Fabulous Adventures In Coding
Eric Lippert is a principal developer on the C# compiler team. Learn more about Eric.
(Eric is out camping; this posting is prerecorded. I'll be back in the office after Labour Day.)
The word "type" appears almost five thousand times in the C# 4 specification, and there is an entire chapter, chapter 4, dedicated to nothing but describing types. We start the specification by noting that C# is "type safe" and has "a unified type system" (*). We say that programs "declare" types, and that declared types can be organized by namespace. Clearly types are incredibly important to the design of C#, and incredibly important to C# programmers, so it is a more than a little bit surprising that nowhere in the eight hundred pages of the specification do we ever actually define the word "type".
We sort of assume that the developer reading the specification already has a working understanding of what a "type" is; the spec does not aim to be either a beginner programming tutorial or a mathematically precise formal language description. But if you ask ten working line-of-business developers for a formal definition of "type", you might get ten different answers. So let's consider today the question: what exactly is this thing you call a "type"?
A common answer to that question is that a type consists of:
* A name* A set (possibly infinite) of values
And possibly also:
* A finite list of rules for associating values not in the type with values in the type (that is, coercions; 123.45 is not a member of the integer type, but it can be coerced to 123.)
Though that is not a terrible definition as a first attempt, it runs into some pretty nasty problems when you look at it more deeply.
The first problem is that of course not every type needs to have a name; C# 3 has anonymous types which have no names by definition. Is "string" the name of a type? What about "List<string>" -- does that name a type? Is the name of the string type "string" or "String", or "System.String", or "global::System.String", or all four? Does a type's name change depending on where in the source code you are looking?
This gets to be a bit of a mess. I prefer to think of types as logically not having names at all. Program fragments "12" and "10 + 2" and "3 * 4" and "0x0C" are not names for the number 12, they are expressions which happen to all evaluate to the number 12. That number is just a number; how you choose to notate it is a fact about your notational system, not a fact about the number itself. Similarly for types; the program fragment "List<string>" might, in its context, evaluate to refer to a particular type, but that type need not have that fragment as its name. It has no name.
The concept of a "set of values" is also problematic, particularly if those sets are potentially infinite "mathematical" sets.
To start with, suppose you have a value: how do you determine what its type is? There are infinitely many sets that can contain that value, and therefore infinitely many types that the value can be! And indeed, if the string "hello" is a member of the string type, clearly it is also a member of the object type. How are we to determine what "the" type of a value is?
Things get even more brain-destroying when you think, oh, I know, I'll just say that every type's set of values is defined by a "predicate" that tells me whether a given value is in the type or not. That seems very plausible, but then you have to think about questions like "are types themselves values?" If so, then "the type whose values are all the types that are not members of themself" is a valid predicate, and hey, we've got Russell's Paradox all over again. (**)

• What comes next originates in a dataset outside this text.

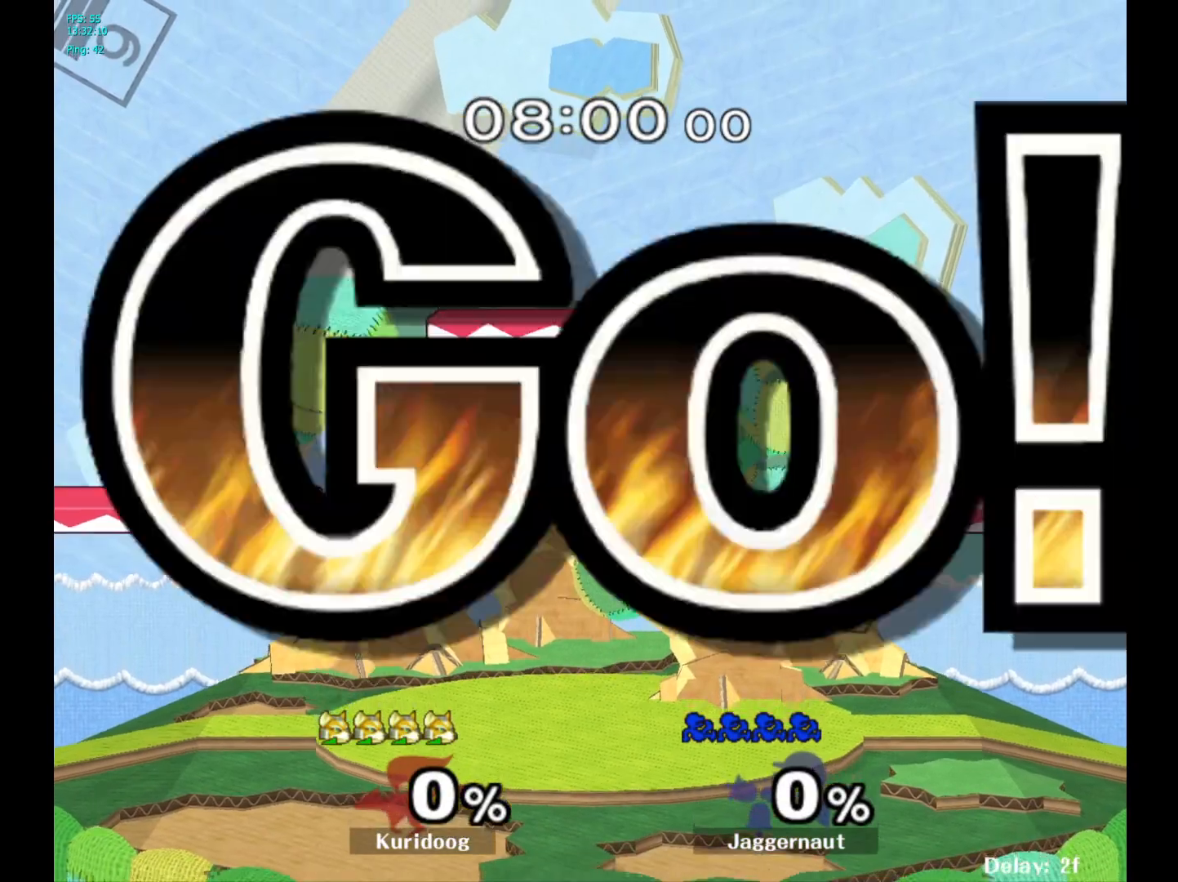
{"dt_ms": 1000, "buttons": [], "left_stick": "center", "right_stick": "center"}
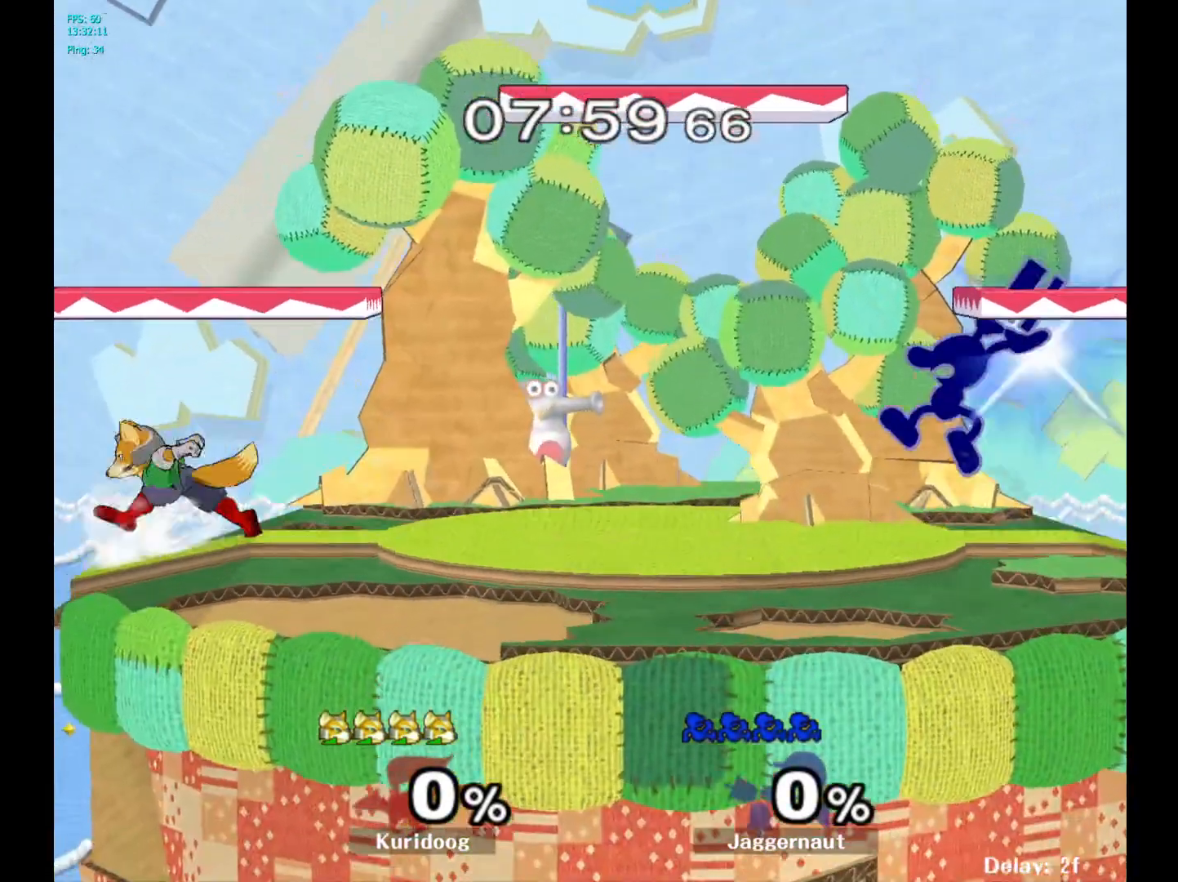
{"dt_ms": 1000, "buttons": [], "left_stick": "down", "right_stick": "center"}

Moreover, the idea of a type being defined by a predicate that identifies whether a given value is of that type or not is quite dissimilar to how we typically conceive of types in a C# program. If it were, then we could have "predicate types" like "x is an even integer" or "x is not a prime number" or "x is a string that is a legal VBScript program" or whatever. We don't have types like that in the C# type system.
So if a type is not a name, and a type is not a set of values, and a type is not a predicate that determines membership, what is a type? We seem to be getting no closer to a definition.
Next time: I'll try to come up with a more workable definition of what "type" means to both compiler writers and developers.
(*) An unfortunate half-truth, as pointer types are not unified into the type system in the version of the C# language which includes the "unsafe" subset of functionality.
(**) When Russell discovered that his paradox undermined the entire arithmetic theory of Frege, he and Whitehead set about inventing what is now known as the "ramified theory of types", an almost impossible-to-understand theory that is immune to these sorts of paradoxes. Though the mathematical underpinnings of type theory/set theory/category theory/etc are fascinating, I do not understand them nearly well enough to go into detail here. Remember, what we're looking for is a definition of "type" that is amenable to doing practical work in a modern programming language.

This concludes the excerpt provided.